Unlike our previous example, eigendistortions for either ResNet layer will differ depending upon the image they start with. We can see that below, where the Curie-based eigendistortions are different from the color wheel-based ones we examined earlier. First, the eigendistortions for the maxpool layer (pretty early in the model):

po.plot.eigendistortion_imshow_all(
    ed_resneta, suptitle="ResNet18 Maxpool Layer", zoom=2
);
Clipping input data to the valid range for imshow with RGB data ([0..1] for floats or [0..255] for integers). Got range [-1.4713407..2.2019515].
Clipping input data to the valid range for imshow with RGB data ([0..1] for floats or [0..255] for integers). Got range [0.011447012..1.0598683].
../../_images/50f3ee174c9781f839a83da57eb951f8ab1af3d6357fde51abb6a7691187b6dd.png

And the eigendistortions for layer 2 (about halfway through the model):

po.plot.eigendistortion_imshow_all(ed_resnetb, suptitle="ResNet18 Layer2", zoom=2);
Clipping input data to the valid range for imshow with RGB data ([0..1] for floats or [0..255] for integers). Got range [0.05882342..1.8288251].
Clipping input data to the valid range for imshow with RGB data ([0..1] for floats or [0..255] for integers). Got range [0.007691525..1.06737].
../../_images/22972fe0843ccff600724a4561bae2dda87148ff99aa30d28d58b21ab66dabd7.png

Appendix: More mathematical detail#

If we have a model that takes an N-dimensional input and outputs an M-dimensional response, then its Jacobian, \(J=\frac{\partial f}{\partial x}\), is an \(M\times N\) matrix of partial derivatives that tells us how much a change in each entry of the input would change each entry of the output. With the assumption of additive Gaussian noise in the output space Fisher Information Matrix, \(F\), is a symmetric positive semi-definite, \(N\times N\) matrix computed using the Jacobian, \(F=J^TJ\). If you are familiar with linear algebra, you might notice that the eigenvectors of \(F\) are the right singular vectors of the Jacobian. Thus, an eigendecomposition \(F=V\Lambda V\) yields directions of the input space (vectors in \(V\)) along which changes in the output space are rank-ordered by entries in diagonal matrix \(\Lambda\).
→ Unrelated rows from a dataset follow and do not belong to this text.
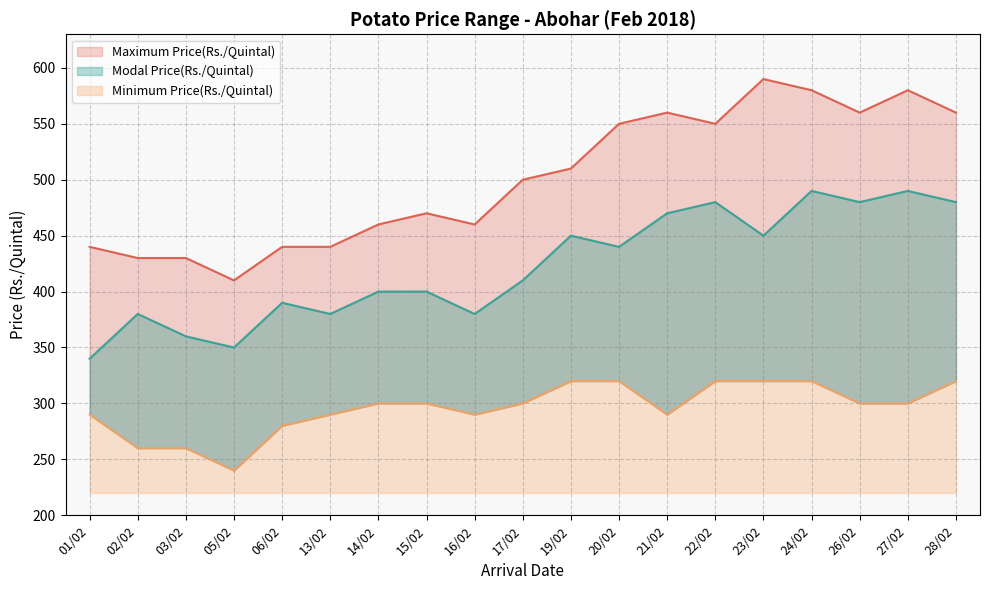

How many data points in Minimum Price(Rs./Quintal) are less than 300?

8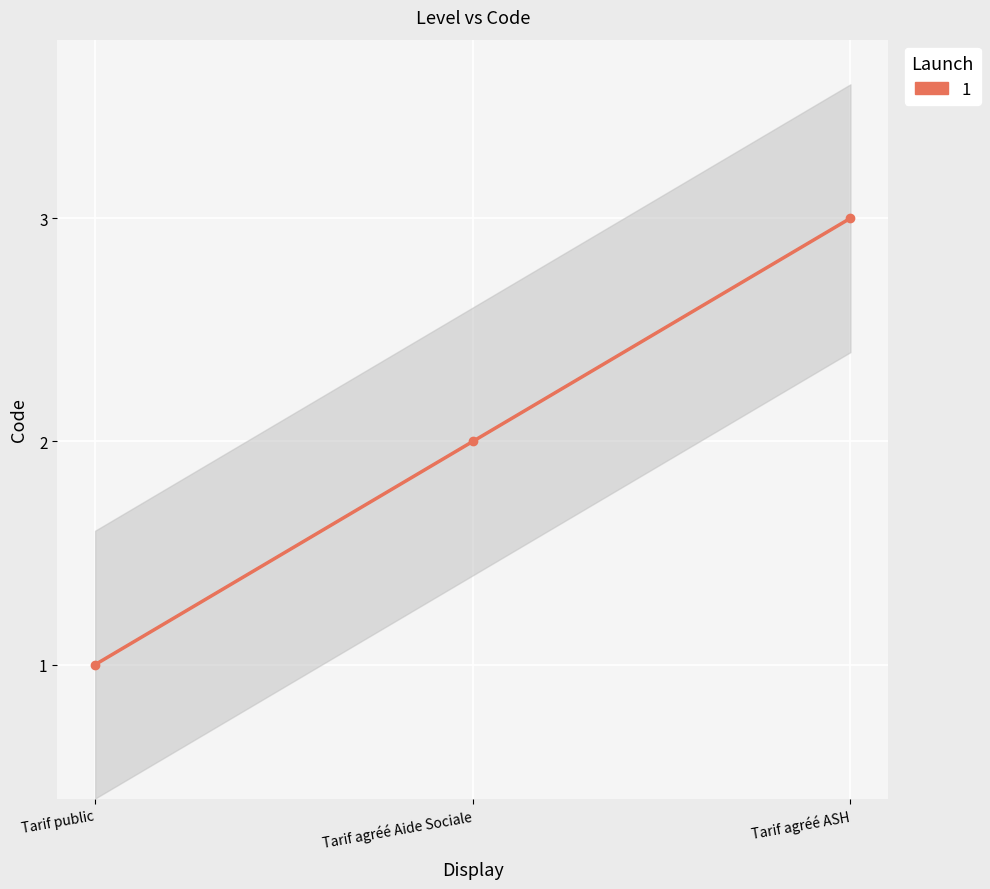

What is the change in value from Tarif public to Tarif agréé ASH?

+2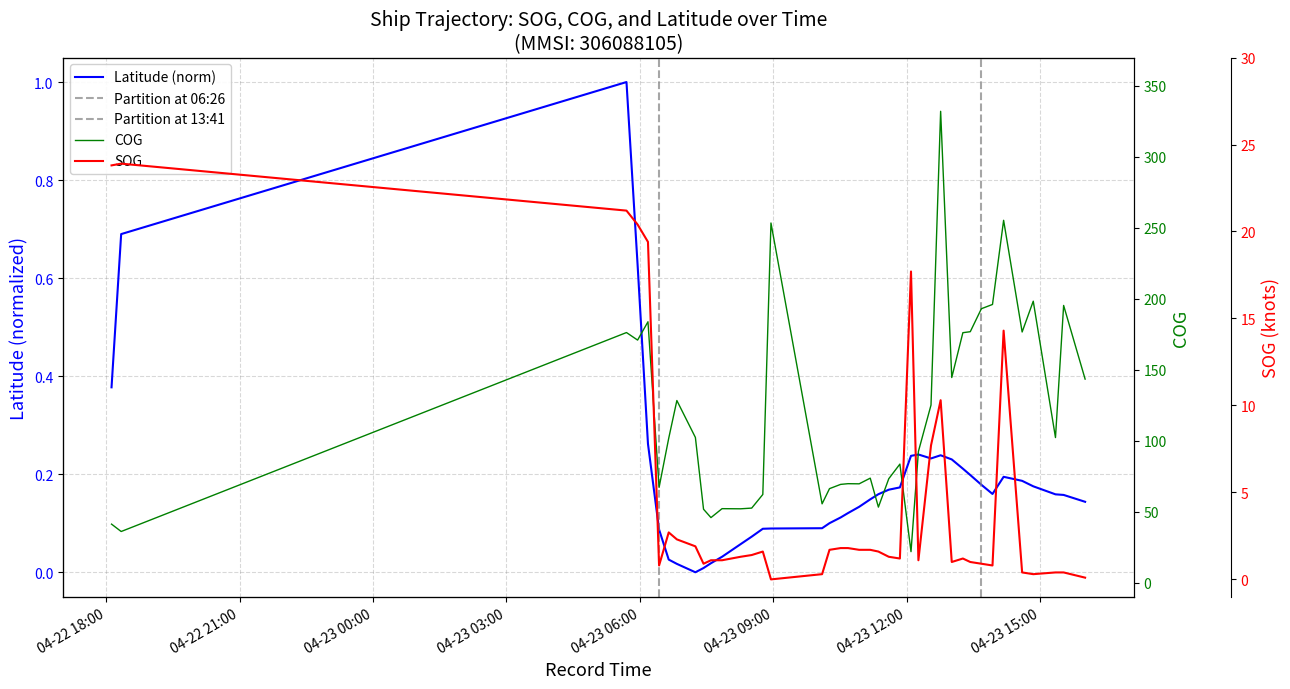

What is the value of the Latitude point at the 31st from the left?

0.2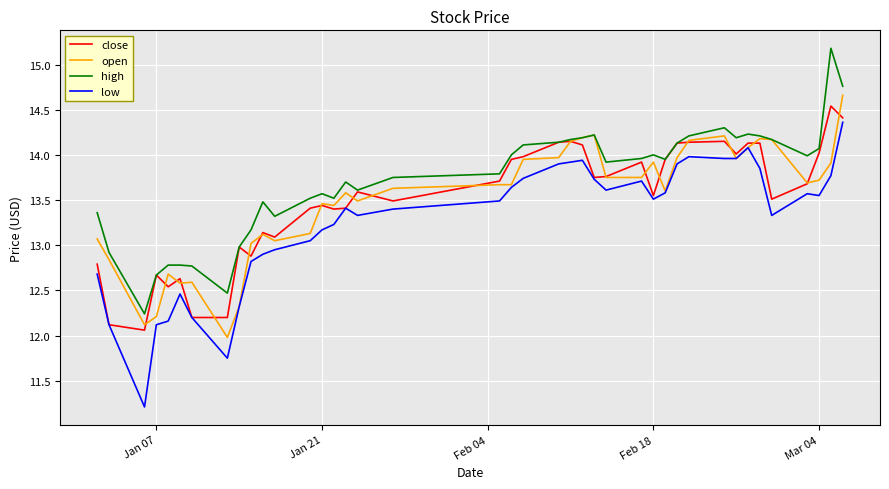

Which series has the largest range (max minus min)?

low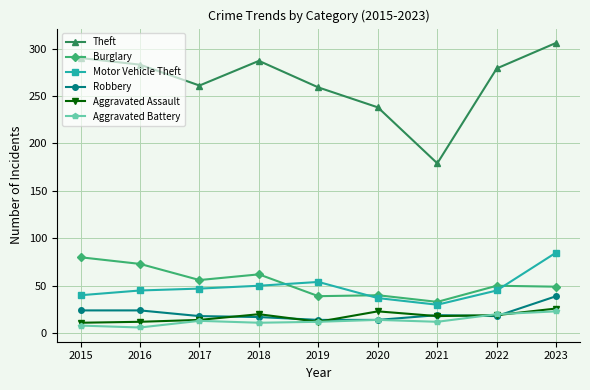

What is the value of the Burglary point at the 3rd from the left?

56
Given some input image \(x_0\), an eigendistortion is an additive perturbation, \(\epsilon\), in the input domain that changes the response in a model’s output domain of interest (e.g. an intermediate layer of a neural net, the output of a nonlinear model, etc.). These perturbations are named eigendistortions because they push \(x_0\) along eigenvectors of the Fisher Information Matrix. So we expect distortions \(x_0\) along the direction of the eigenvector with the maximum eigenvalue will change the representation the most, and distortions along the eigenvector with the minimum eigenvalue will change the representation the least. (And pushing along intermediate eigenvectors will change the representation by an intermediate amount.)